%%

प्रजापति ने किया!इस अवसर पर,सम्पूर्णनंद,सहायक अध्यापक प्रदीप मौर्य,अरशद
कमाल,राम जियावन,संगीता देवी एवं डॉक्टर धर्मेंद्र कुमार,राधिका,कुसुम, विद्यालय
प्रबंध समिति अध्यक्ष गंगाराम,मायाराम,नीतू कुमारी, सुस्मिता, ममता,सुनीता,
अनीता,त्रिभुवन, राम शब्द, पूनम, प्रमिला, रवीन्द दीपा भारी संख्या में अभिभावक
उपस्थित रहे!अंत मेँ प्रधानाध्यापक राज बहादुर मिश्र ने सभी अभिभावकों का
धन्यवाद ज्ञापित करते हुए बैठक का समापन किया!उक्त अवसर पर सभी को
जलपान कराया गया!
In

%%

Directions:
Please set down all of the data above again, matching it exactly.

Exercise response:
प्रजापति ने किया!इस अवसर पर,सम्पूर्णनंद,सहायक अध्यापक प्रदीप मौर्य,अरशद
कमाल,राम जियावन,संगीता देवी एवं डॉक्टर धर्मेंद्र कुमार,राधिका,कुसुम, विद्यालय
प्रबंध समिति अध्यक्ष गंगाराम,मायाराम,नीतू कुमारी, सुस्मिता, ममता,सुनीता,
अनीता,त्रिभुवन, राम शब्द, पूनम, प्रमिला, रवीन्द दीपा भारी संख्या में अभिभावक
उपस्थित रहे!अंत मेँ प्रधानाध्यापक राज बहादुर मिश्र ने सभी अभिभावकों का
धन्यवाद ज्ञापित करते हुए बैठक का समापन किया!उक्त अवसर पर सभी को
जलपान कराया गया!
In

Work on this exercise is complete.